Director: Tibor Takács
Stars: Louis Tripp, Simon Reynolds, James Villemaire
Reviewed by Brian M. Sammons
This is one that flew under a lot of people’s radars. Most horror fans know of The Gate from 1987, but most forget there was a direct to video sequel in 1990. Well there was, and this is it, but maybe what confused you was the alternate subtitles it had? Maybe? One was The Trespassers and the other was Return to the Nightmare. Or maybe it wasn’t very good? Perhaps it’s just a quick cash-in on a somewhat famous and well-loved kid-friendly fright flick? Well get your laser-powered magic circle, and forget about the heavy metal records this time (sadly) and let’s find out.
The movie picks up two years after the first one. The brother and sister who were the main focus of that film moved away with their parents, I guess, leaving their demon-trashed home as an unwanted, I guess unsellable, eyesore. One night, Terry, the heavy metal-loving neighbor from the first movie (again played by Louis Tripp) goes on over to the ruined house to try summoning the demons once again. This time he knows how to “do it right.” Naturally things still go wrong, especially when a couple of bullies and a love interest crash the party. They do manage to call up one of the adorable little minions from the first movie, but that’s all. Oh well, better luck next time, and how much trouble can one little minion cause anyway? Well, being a demon, the little guy can grant wishes. I’m sure no one will abuse that?

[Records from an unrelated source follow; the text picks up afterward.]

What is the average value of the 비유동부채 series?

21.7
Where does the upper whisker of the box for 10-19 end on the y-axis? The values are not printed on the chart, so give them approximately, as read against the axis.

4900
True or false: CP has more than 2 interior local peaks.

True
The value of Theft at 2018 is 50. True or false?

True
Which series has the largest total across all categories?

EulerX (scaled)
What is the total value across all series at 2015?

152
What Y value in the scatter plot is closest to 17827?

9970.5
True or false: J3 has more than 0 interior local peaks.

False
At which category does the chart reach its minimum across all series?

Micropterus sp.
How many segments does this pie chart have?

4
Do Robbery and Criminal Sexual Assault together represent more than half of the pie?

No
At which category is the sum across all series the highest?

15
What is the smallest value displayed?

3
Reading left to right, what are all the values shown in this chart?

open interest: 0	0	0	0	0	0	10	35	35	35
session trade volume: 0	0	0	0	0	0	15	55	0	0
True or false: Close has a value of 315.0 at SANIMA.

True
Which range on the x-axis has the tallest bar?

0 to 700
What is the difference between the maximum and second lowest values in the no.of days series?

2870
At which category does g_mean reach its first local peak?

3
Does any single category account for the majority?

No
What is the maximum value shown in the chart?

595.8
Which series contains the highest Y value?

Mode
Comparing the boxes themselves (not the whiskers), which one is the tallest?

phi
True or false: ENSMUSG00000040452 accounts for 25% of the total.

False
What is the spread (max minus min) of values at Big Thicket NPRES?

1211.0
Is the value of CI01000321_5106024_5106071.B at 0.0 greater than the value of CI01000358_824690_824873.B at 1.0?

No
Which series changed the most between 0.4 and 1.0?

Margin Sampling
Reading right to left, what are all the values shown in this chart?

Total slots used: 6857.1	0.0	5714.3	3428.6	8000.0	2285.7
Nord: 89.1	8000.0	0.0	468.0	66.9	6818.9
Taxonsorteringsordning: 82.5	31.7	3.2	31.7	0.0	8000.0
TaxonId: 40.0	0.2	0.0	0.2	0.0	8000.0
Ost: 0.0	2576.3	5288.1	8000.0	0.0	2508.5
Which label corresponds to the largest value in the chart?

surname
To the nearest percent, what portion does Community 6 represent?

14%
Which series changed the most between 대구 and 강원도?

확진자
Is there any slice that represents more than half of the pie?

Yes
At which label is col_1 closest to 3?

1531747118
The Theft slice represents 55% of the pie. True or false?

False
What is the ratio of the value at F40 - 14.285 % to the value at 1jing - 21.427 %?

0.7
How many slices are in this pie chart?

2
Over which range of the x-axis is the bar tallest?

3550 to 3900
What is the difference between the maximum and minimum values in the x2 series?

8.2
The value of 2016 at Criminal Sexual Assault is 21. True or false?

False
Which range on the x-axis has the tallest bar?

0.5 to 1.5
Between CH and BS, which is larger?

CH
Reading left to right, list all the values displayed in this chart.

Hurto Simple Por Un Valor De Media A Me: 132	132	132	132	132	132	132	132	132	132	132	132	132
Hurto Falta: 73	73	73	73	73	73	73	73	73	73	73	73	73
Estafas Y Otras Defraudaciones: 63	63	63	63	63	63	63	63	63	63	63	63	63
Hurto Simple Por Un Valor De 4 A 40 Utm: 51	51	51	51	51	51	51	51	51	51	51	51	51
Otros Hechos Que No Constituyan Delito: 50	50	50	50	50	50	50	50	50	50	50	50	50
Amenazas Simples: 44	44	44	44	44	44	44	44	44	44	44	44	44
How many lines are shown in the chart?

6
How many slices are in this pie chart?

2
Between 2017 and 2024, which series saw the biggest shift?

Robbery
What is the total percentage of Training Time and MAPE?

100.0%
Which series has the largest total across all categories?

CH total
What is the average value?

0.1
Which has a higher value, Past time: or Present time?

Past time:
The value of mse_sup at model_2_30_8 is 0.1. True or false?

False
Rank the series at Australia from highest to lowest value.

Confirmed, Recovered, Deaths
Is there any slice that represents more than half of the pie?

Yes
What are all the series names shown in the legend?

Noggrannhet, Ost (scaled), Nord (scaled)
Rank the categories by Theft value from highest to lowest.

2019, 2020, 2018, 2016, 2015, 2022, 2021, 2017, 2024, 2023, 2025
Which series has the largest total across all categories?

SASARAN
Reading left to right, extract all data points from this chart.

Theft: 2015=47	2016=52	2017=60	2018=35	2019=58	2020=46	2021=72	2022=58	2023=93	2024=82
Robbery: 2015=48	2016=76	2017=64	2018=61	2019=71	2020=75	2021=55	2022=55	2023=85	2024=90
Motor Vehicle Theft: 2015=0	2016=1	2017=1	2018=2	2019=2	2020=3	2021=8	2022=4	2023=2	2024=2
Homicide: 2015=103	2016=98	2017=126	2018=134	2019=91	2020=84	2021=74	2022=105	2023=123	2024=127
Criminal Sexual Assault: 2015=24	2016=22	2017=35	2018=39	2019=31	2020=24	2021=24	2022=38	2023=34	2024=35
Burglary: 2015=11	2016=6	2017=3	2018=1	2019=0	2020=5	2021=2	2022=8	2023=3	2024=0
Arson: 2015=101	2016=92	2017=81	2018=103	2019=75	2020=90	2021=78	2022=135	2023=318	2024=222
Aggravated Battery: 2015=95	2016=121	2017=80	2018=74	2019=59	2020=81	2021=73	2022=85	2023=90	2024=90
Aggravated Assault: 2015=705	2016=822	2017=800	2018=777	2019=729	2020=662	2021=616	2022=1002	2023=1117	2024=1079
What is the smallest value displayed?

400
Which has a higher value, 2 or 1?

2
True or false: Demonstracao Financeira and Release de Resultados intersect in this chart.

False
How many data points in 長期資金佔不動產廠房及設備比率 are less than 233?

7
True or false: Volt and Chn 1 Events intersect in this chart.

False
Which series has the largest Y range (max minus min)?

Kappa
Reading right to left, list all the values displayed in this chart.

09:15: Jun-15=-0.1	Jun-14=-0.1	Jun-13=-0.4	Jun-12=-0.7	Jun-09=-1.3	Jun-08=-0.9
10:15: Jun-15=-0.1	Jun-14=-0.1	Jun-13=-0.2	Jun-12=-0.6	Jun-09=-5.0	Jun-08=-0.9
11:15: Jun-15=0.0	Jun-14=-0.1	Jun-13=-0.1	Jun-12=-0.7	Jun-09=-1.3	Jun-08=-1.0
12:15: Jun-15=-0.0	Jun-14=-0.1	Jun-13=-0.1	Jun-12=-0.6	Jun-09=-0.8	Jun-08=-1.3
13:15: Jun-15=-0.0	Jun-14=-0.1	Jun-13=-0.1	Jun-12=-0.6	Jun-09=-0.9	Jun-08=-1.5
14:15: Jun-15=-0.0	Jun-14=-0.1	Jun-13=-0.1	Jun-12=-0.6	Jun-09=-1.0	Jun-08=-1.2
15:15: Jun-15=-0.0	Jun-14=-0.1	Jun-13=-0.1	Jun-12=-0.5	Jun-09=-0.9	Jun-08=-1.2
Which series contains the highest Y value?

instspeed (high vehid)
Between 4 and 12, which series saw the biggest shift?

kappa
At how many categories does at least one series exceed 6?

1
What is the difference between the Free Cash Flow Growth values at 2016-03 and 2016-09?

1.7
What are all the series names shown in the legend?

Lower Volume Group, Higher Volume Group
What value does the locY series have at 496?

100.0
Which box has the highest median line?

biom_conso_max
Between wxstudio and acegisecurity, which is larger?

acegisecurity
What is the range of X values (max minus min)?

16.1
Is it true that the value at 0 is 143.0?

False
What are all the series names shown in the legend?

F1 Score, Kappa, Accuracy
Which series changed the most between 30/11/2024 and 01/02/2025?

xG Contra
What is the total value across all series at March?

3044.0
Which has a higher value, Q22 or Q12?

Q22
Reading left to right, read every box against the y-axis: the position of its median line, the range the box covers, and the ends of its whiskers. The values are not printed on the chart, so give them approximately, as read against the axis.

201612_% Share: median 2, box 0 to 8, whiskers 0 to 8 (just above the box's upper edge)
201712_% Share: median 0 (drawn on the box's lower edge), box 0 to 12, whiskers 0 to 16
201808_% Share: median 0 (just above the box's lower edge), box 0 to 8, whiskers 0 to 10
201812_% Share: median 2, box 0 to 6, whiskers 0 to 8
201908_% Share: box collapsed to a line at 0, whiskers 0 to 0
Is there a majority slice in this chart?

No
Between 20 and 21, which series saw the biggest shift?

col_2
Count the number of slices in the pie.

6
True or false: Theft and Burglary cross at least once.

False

Yeah, of course they do, but bad news: the wishes only last a little while before transforming into literal crap. Worst news: there’s a price to pay for using the power and all involved are sure to not like it.
Strengths of the movie include damn good effects to bring the little demon minion to life in the giant-sized world (normal sized to us, but he’s just a little guy) it finds itself in. This was before CGI came to dominate such things, and some real skill and artistry had to be used to make that possible, and that really shines here. Later there is some demon effects of the larger sort and they look well-done too. And there are some funny bits that hit the mark more often than miss it. Weaknesses of the film include some of the acting; the overall plot seems much smaller and less dangerous than the first movie, and the fact that this film got an R rating and it has less blood and profanity than the first movie, and the first one was rated PG-13 just angers me to no end.
Okay, let’s get to those special features that Scream Factory included with this new Blu-ray release. First and foremost there is a look-back featurette called “Return to the Nightmare” (ah, I see what you did there). It talks to a lot of folks who made the film from both behind and in front of the camera, and it runs for 27 minutes. Then there is a trailer, a video promo (that’s a trailer specifically for the VHS release), a video store contest promo, and a still gallery. And that’s it, but that’s not bad for a movie most have forgotten ever existed. So good on them for doing that as much bigger-named movies only get barebones releases on disc.
Gate 2: (whatever subtitle you want) is not as good or fun as the original, but that can be said of most sequels. It’s also not as big of a nostalgia bomb for me, but I do enjoy it, find it fun and funny, if not all that scary. So I do recommend this one, not highly, it’s not a must-have, but if you liked the first The Gate, it is nice to see what happens next. So consider this one a mild recommendation at best.